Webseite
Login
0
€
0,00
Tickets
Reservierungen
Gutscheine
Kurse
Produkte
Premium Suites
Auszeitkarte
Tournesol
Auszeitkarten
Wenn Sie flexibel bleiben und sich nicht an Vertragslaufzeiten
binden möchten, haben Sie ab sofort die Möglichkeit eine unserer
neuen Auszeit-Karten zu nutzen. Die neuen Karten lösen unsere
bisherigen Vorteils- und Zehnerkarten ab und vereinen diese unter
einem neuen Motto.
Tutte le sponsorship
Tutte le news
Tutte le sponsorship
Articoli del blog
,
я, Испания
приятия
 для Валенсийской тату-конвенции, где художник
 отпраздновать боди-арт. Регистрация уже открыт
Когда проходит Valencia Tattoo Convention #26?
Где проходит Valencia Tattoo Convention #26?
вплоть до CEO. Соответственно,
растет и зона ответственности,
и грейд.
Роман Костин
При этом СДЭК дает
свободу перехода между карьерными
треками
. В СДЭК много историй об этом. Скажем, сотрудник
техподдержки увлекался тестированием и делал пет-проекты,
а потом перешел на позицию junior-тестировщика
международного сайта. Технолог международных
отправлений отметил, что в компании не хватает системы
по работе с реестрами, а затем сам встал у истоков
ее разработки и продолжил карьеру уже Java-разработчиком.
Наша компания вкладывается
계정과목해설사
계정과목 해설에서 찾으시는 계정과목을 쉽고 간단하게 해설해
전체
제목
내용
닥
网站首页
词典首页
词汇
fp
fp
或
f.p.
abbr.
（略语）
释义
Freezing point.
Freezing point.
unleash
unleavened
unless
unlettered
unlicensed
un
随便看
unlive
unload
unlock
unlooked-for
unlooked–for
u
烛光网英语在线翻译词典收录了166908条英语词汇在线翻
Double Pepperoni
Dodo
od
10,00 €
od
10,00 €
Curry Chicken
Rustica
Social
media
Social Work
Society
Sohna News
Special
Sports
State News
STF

■ ■ ■

_DIRECTIVE_
Show each line of the records above that contains the string "Valencia".

_WRITTEN ANSWER_
Когда проходит Valencia Tattoo Convention #26?
Где проходит Valencia Tattoo Convention #26?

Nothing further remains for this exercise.